Roughly 500 hours. But then we gave everyone little HDV cameras to have some more confessional, personal bits, and then we also realized we could use this to fill in some of the physics so it felt like these characters are just talking to you, rather than some omniscient narrator explaining everything. And then CERN itself has an extensive media department that’s been filming 16mm films since the 1960s—it’s amazing. Somebody was cutting films together and overlaying them with jazz; there was another one that was this awesome sci-fi thing that was playing with horror and was really funny actually. Now they’ve developed it and it’s become more sophisticated, so I could count on them to get tons of footage for me as well. And then there are the archives! So when I say 500 hours, that’s what I looked at. I could have looked at more, but I’m human.

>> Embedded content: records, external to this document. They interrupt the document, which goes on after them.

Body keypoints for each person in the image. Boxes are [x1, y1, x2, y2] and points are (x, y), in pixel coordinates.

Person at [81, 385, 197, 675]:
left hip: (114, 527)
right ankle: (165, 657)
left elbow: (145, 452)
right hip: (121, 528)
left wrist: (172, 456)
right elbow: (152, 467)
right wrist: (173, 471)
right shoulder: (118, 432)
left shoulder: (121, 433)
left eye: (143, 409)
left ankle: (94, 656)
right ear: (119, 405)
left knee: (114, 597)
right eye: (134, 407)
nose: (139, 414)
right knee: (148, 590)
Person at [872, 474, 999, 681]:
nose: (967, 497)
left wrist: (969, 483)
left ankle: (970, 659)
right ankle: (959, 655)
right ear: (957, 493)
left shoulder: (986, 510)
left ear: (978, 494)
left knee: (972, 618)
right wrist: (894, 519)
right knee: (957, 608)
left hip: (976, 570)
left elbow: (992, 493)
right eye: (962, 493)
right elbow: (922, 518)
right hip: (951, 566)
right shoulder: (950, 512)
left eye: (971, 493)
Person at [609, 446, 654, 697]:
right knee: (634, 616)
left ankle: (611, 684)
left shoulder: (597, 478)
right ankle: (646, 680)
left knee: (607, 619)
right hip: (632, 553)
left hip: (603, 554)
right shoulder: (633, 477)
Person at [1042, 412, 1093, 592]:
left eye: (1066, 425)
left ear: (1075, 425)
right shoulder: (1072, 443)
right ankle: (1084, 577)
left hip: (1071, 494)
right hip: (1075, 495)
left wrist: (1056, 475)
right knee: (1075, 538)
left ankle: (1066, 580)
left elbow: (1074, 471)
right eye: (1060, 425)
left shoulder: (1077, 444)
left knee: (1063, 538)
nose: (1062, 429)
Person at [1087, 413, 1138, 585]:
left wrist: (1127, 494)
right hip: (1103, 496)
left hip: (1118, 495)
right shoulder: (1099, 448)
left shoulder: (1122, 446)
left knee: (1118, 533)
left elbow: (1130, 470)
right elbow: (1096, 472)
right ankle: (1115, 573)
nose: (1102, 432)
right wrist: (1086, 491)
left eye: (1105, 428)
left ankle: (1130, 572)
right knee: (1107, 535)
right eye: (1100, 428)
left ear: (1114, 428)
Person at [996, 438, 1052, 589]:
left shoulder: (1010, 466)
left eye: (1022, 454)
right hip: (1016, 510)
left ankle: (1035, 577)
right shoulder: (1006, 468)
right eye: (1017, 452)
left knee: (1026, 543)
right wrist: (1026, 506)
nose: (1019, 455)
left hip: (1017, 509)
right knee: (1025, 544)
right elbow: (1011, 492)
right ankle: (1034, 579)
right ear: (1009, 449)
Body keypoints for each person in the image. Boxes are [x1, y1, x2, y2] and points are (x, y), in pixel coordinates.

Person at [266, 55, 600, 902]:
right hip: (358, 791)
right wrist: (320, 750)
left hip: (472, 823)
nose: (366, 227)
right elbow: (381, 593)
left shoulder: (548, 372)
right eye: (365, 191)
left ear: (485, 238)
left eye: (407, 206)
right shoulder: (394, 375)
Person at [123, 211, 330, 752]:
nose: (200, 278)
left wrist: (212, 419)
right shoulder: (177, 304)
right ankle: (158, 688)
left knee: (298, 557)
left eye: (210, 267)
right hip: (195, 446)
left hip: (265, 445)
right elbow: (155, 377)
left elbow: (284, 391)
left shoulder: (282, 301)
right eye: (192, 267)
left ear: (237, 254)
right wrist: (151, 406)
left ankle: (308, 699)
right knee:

Why did you leave physics in the first place? 
It was not a good time for particle theory—it was sort of stuck at the time. I was actually extremely theoretical, to the point that I almost didn’t know any experimentalists. Even the LHC would have seemed too practical. What really appealed to me was the beauty of the mathematics and the abstraction. It was almost like pursuing art, and then it was around that time that I actually discovered art as well.

Image: PF Productions

While I was at Berkeley I started going to see opera, music, and especially films. I started noticing that there are certain parallels in terms of what the goal and drives of these pursuits are, which is that we’re trying to represent the world around us. In physics, you use mathematics, but you’re trying to come up with a representation that simplifies, unifies, and gives you insight into the physical world. And then I discovered that in art, you’re also doing that: You’re trying to represent the world in a certain way that helps you understand our place in it. And at that time, I thought art had more of a future for me than particle physics. So it was really that I developed another passion, not that I became disenchanted with physics.

In the end with filming Particle Fever, you managed to have the perfect story arc, from the initial failures to the eventual success, but that was all left up to chance. What if none of that had happened?
Well we were making a film anyways, that was for sure. After I got over the initial shock of the accident and thinking we might not be making a film anymore, then I realized we might actually be making an even better film. But we really didn’t know what the end would be—we were filming an experiment!

How did you deal with the problem of scale in the film?
It is sort of ironic isn’t it? You’re asking the biggest questions, and you need to see the smallest things, and it requires the biggest machine ever built to study it. Part of it was having shots of the five-story high superconducting magnets, and then just showing the geography of the area—what a 17-mile loop really looks like. The animations helped to bring to life everything that’s invisible to the naked eye.

You talk surprisingly a lot about art for a film that’s about physics. You even end with talking about the Werner Herzog film, Cave of Forgotten Dreams, about the first human cave drawings in southern France. Why did you make that such a focus?
It was extremely conscious. It was my life in some sense: I had gone from physics to art. I wanted the film to end with something bigger than just physics, and that’s what it’s all about—it’s all about the context, which is that this is a human pursuit.

Was there any point while you were filming where you sort of missed that world, and—
Wondered if I made the right choice? You know, the very first time I went to CERN, the cafeteria is a very special place there. It’s an incredible international mix, and everyone’s relaxing, but they’re also really casually talking about physics. The theorists often all go to lunch together, and the first time I went with them I did have this really weird flash like, wow, I could have been here in exactly the same way, except I would have been here as a physicist talking in my natural habitat.

But in the end, I actually feel I made the right choice. I think that I may have more impact on physics with this film than I may have actually had in physics. Even just from an archival point of view, we captured one of the most unique moments of discovery in our lifetime. This is my contribution to physics.